Thermodynamics, photon sphere and thermodynamic geometry of Ayón-Beato-García Spacetime

TL;DR

The paper investigates the ABG-AdS black hole in extended thermodynamics, linking its van der Waals–like phase structure to photon-sphere properties and thermodynamic geometry. It shows that the photon-sphere radius and minimum impact parameter behave as order parameters for the SBH–LBH transition with a critical exponent of $1/2$, and demonstrates a universal scaling in the near-critical regime. The Ruppeiner geometry analysis reveals distinct microstructures: LBH corresponds to attractive (bosonic-like) interactions, while SBH exhibits both attractive and repulsive (anyon-like) interactions, with a universal near-critical exponent $p\approx 2$ and $R_N(1-\tilde{T})^2\to -1/8$. Overall, the work deepens the connections between gravity, black hole thermodynamics, photon trajectories, and microscopic interactions in regular black hole spacetimes.

Abstract

We study the thermodynamics of the Ayón-Beato-García black hole and the relationship between photon orbits and the thermodynamic phase transitions of the black hole in AdS spacetime.
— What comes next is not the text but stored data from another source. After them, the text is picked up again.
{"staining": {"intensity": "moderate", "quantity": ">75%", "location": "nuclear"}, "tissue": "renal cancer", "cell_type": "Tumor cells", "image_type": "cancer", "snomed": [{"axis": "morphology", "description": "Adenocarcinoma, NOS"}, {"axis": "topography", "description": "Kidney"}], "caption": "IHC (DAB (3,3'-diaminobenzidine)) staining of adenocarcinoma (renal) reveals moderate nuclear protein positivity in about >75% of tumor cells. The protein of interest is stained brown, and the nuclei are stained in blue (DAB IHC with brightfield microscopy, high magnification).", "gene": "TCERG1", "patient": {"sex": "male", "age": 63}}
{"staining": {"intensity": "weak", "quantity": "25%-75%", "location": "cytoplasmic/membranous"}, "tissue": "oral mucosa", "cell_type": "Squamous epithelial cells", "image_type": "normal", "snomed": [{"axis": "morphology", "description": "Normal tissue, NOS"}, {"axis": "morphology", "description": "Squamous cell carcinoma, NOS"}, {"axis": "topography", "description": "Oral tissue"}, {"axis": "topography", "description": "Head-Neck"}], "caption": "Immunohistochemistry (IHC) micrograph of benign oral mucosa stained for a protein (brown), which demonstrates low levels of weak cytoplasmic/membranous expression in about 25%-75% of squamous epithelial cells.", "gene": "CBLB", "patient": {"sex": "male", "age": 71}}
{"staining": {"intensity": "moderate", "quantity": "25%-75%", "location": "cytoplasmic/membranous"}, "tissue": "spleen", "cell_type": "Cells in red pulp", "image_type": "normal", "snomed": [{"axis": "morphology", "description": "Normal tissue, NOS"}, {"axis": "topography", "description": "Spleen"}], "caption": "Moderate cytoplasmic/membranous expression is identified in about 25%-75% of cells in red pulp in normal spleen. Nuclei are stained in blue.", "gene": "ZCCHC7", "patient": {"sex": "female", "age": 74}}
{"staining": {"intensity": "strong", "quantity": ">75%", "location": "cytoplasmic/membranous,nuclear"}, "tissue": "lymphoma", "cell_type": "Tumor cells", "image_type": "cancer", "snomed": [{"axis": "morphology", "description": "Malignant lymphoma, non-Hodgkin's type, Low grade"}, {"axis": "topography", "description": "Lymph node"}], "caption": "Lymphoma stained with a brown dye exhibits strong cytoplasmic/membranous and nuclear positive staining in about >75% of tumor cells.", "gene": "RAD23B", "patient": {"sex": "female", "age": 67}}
We then examine the interactions between the microstructures of the black hole using Ruppeiner geometry. The radius of the photon orbit and the minimum impact parameter behave non-monotonically below the critical point, mimicking the behaviour of Hawking temperature and pressure in extended thermodynamics. Their changes during the large black hole--small black hole phase transition serve as the order parameter, possessing a critical exponent of $1/2$. The results demonstrate that the gravity and thermodynamics of the Ayón-Beato-García black hole are closely related. Furthermore, we explore the thermodynamic geometry, which provides insight into the microstructure interactions of the black hole. We find that the large black hole phase is analogous to a bosonic gas with a dominant attractive interaction, while the small black hole phase behaves like an anyonic gas with both attractive and repulsive interactions.

Figures (12)

• Figure 1: (a) Reduced pressure ($\tilde{P}$) versus reduced volume ($\tilde{V}$) isotherms for different temperatures. The isotherms display oscillatory behaviour for temperatures below the critical temperature ($T_c$), which disappears for temperatures above $T_c$. (b) Reduced Gibbs free energy ($\tilde{G}$) versus reduced temperature ($\tilde{T}$) plots for various pressures ($P$). A swallowtail behaviour is observed for pressures below the critical pressure ($P_c$), characteristic of a van der Waals-like phase transition.
• Figure 2: Phase structure of the ABG AdS black hole. (a) In the $P$-$T$ plane, the solid orange curve represents the coexistence curve, while the dashed blue curves depict the spinodal curves. The region above the coexistence curve corresponds to the stable large black hole (LBH) phase, and below it to the stable small black hole (SBH) phase. The area between the spinodal curves indicates metastable phases. (b) In the $T$-$V$ plane, the area above the coexistence curve signifies unstable phases, and the area below denotes stable phases. The region between the coexistence and spinodal curves represents metastable phases. The critical temperature is marked by a red dot.
• Figure 3: Reduced horizon radius versus Hawking temperature. (a) An abrupt change at the critical temperature signifies a first-order phase transition. (b) The horizon radius behaves as an order parameter.
• Figure 4: Behaviour of effective potential of the black hole.
• Figure 5: (a) Temperature vs. photon sphere radius and (b) temperature vs. minimum impact parameter, for different values of pressure, show an oscillatory behaviour similar to vdW-like fluids.